> _Task_
Your answer should be every line with the word "Việt", copied from the data below.

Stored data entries
____________________

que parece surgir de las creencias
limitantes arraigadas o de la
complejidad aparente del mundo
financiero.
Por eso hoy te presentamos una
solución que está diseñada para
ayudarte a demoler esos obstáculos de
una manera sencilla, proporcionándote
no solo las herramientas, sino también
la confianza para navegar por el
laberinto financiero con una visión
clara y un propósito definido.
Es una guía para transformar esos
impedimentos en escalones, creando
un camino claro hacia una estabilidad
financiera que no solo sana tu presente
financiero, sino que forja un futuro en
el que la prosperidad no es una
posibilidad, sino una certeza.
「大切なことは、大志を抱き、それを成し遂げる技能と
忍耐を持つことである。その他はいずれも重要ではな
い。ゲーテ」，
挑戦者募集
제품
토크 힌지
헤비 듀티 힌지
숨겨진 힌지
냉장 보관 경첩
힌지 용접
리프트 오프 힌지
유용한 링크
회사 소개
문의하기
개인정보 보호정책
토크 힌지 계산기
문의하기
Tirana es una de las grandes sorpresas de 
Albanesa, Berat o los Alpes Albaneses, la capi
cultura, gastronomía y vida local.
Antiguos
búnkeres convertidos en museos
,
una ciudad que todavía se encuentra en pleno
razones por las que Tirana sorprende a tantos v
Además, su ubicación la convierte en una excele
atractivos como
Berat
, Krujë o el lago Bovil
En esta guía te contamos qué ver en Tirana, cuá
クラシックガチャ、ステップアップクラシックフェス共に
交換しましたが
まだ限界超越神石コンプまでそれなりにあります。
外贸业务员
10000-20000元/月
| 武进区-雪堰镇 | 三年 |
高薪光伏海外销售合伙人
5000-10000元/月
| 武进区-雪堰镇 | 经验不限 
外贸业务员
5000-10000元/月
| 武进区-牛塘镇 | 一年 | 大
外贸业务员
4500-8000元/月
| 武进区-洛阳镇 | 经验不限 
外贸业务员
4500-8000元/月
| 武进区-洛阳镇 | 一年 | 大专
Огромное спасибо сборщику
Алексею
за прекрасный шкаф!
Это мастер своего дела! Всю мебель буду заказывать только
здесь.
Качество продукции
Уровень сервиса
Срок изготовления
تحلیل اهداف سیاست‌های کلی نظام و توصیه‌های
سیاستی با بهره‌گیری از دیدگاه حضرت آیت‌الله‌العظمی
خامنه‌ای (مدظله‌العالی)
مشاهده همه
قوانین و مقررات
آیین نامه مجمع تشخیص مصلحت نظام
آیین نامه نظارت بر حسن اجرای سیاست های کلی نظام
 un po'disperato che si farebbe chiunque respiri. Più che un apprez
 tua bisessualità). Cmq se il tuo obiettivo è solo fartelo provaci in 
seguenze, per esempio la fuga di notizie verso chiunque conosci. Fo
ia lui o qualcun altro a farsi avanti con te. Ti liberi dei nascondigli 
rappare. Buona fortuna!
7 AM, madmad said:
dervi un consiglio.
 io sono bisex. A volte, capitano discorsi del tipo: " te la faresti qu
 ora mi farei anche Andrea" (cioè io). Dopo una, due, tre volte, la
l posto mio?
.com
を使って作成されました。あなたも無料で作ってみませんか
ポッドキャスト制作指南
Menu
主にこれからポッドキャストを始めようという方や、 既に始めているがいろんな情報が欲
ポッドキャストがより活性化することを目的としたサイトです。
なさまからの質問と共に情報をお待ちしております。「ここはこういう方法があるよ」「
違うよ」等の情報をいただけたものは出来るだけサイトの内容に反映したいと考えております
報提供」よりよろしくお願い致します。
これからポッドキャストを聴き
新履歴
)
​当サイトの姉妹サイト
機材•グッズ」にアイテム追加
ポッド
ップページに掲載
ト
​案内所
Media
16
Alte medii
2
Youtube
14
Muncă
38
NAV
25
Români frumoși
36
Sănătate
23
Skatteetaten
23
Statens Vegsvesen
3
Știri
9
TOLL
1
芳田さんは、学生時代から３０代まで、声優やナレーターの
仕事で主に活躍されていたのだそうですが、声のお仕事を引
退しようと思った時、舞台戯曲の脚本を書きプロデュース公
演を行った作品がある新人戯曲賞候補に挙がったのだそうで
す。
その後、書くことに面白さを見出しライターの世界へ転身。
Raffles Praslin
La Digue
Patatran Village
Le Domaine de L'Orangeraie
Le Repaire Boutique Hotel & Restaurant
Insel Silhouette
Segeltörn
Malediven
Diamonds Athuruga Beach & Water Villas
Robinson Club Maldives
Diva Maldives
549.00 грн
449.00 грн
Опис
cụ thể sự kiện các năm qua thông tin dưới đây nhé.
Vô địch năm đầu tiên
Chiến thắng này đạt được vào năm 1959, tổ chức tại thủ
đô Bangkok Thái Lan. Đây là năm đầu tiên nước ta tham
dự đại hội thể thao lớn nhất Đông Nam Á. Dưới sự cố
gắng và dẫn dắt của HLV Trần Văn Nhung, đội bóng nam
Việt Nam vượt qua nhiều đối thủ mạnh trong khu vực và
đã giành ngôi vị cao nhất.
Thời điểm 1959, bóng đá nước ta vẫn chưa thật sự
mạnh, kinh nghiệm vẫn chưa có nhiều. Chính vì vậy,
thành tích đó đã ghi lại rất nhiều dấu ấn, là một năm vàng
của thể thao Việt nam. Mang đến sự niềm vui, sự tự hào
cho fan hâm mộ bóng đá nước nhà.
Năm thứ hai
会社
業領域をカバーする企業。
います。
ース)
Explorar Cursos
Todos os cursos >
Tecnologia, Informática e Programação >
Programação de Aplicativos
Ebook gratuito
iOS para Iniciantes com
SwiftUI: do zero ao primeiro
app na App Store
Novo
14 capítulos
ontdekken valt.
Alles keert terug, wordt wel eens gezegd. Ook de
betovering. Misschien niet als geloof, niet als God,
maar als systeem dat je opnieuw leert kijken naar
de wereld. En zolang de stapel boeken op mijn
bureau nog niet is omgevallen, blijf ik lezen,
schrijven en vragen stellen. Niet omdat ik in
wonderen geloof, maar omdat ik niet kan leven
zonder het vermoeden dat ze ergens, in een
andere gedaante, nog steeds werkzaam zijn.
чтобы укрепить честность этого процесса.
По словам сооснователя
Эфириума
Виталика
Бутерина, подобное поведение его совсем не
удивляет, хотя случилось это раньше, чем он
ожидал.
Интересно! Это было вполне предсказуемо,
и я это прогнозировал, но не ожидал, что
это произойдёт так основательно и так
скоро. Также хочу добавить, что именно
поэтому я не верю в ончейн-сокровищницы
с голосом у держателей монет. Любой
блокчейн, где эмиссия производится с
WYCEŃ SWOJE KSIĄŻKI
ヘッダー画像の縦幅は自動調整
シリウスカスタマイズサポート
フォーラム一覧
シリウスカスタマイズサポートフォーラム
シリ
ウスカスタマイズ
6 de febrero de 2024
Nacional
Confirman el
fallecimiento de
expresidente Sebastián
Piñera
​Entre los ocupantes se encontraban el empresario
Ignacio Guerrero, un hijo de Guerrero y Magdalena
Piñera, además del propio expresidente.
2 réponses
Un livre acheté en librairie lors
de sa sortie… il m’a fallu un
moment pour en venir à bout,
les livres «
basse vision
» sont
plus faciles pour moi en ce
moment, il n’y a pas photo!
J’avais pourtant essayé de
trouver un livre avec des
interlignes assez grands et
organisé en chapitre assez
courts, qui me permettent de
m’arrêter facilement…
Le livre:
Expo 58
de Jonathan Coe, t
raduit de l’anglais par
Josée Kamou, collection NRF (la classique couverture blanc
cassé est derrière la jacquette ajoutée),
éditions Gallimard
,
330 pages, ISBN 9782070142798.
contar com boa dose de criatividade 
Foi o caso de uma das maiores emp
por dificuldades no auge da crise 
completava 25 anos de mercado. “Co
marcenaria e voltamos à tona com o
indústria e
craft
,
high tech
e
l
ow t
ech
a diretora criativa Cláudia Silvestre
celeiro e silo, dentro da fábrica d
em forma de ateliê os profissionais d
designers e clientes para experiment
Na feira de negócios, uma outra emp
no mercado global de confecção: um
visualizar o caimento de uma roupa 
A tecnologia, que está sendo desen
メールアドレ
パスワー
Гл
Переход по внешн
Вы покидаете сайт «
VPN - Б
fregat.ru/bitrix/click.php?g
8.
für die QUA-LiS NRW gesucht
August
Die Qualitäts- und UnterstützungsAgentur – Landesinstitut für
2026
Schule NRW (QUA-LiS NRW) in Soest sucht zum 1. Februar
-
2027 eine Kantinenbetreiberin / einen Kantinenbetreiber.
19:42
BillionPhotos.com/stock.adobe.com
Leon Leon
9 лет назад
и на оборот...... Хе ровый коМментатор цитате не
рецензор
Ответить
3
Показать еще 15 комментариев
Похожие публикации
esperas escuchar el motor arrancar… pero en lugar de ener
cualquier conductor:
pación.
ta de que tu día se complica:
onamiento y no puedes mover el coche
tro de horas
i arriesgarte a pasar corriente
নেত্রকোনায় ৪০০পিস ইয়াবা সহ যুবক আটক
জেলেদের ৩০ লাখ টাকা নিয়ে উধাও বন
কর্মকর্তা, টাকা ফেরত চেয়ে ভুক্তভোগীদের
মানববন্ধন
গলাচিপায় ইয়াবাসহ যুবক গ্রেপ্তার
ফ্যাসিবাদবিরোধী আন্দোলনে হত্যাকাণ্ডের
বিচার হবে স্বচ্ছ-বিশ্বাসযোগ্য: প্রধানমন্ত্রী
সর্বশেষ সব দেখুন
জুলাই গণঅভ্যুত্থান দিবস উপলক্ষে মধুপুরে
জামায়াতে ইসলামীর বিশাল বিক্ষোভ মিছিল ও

____________________

> _Answer section_
Việt Nam vượt qua nhiều đối thủ mạnh trong khu vực và
của thể thao Việt nam. Mang đến sự niềm vui, sự tự hào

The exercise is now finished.